### WHAT THIS TASK INVOLVES
Exactly as written, return every line of the data below.

(Data excerpts)
◇ ◇ ◇ ◇ ◇ ◇ ◇
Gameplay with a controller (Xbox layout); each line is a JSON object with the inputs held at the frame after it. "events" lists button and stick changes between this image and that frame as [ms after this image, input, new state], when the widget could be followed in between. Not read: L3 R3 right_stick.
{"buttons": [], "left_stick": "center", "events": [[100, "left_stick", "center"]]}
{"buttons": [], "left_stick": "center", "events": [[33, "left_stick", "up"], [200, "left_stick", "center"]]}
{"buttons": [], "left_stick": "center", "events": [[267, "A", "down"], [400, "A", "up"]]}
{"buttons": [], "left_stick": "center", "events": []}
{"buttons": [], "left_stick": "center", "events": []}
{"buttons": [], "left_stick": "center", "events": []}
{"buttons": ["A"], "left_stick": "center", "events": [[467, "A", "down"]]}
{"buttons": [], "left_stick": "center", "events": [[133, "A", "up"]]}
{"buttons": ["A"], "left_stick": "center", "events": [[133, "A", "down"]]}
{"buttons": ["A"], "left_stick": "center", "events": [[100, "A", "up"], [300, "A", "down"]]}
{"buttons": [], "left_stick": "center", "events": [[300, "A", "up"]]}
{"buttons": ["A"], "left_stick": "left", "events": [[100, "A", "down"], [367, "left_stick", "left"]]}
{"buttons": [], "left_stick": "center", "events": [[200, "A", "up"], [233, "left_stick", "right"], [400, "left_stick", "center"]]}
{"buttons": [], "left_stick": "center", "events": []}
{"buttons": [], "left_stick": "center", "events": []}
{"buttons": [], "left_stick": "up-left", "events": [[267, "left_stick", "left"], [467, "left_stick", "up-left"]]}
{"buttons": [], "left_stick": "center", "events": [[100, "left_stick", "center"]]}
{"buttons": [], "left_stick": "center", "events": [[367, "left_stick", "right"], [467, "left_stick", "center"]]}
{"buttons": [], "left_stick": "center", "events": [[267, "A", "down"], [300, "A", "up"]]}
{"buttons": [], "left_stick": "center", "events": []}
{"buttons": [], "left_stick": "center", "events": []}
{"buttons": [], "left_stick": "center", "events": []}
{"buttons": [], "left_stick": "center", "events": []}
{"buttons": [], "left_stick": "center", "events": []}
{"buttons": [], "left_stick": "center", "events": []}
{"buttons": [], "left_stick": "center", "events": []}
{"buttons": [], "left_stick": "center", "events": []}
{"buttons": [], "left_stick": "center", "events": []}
◇ ◇ ◇ ◇ ◇ ◇ ◇
### EXPECTED ANSWER
Gameplay with a controller (Xbox layout); each line is a JSON object with the inputs held at the frame after it. "events" lists button and stick changes between this image and that frame as [ms after this image, input, new state], when the widget could be followed in between. Not read: L3 R3 right_stick.
{"buttons": [], "left_stick": "center", "events": [[100, "left_stick", "center"]]}
{"buttons": [], "left_stick": "center", "events": [[33, "left_stick", "up"], [200, "left_stick", "center"]]}
{"buttons": [], "left_stick": "center", "events": [[267, "A", "down"], [400, "A", "up"]]}
{"buttons": [], "left_stick": "center", "events": []}
{"buttons": [], "left_stick": "center", "events": []}
{"buttons": [], "left_stick": "center", "events": []}
{"buttons": ["A"], "left_stick": "center", "events": [[467, "A", "down"]]}
{"buttons": [], "left_stick": "center", "events": [[133, "A", "up"]]}
{"buttons": ["A"], "left_stick": "center", "events": [[133, "A", "down"]]}
{"buttons": ["A"], "left_stick": "center", "events": [[100, "A", "up"], [300, "A", "down"]]}
{"buttons": [], "left_stick": "center", "events": [[300, "A", "up"]]}
{"buttons": ["A"], "left_stick": "left", "events": [[100, "A", "down"], [367, "left_stick", "left"]]}
{"buttons": [], "left_stick": "center", "events": [[200, "A", "up"], [233, "left_stick", "right"], [400, "left_stick", "center"]]}
{"buttons": [], "left_stick": "center", "events": []}
{"buttons": [], "left_stick": "center", "events": []}
{"buttons": [], "left_stick": "up-left", "events": [[267, "left_stick", "left"], [467, "left_stick", "up-left"]]}
{"buttons": [], "left_stick": "center", "events": [[100, "left_stick", "center"]]}
{"buttons": [], "left_stick": "center", "events": [[367, "left_stick", "right"], [467, "left_stick", "center"]]}
{"buttons": [], "left_stick": "center", "events": [[267, "A", "down"], [300, "A", "up"]]}
{"buttons": [], "left_stick": "center", "events": []}
{"buttons": [], "left_stick": "center", "events": []}
{"buttons": [], "left_stick": "center", "events": []}
{"buttons": [], "left_stick": "center", "events": []}
{"buttons": [], "left_stick": "center", "events": []}
{"buttons": [], "left_stick": "center", "events": []}
{"buttons": [], "left_stick": "center", "events": []}
{"buttons": [], "left_stick": "center", "events": []}
{"buttons": [], "left_stick": "center", "events": []}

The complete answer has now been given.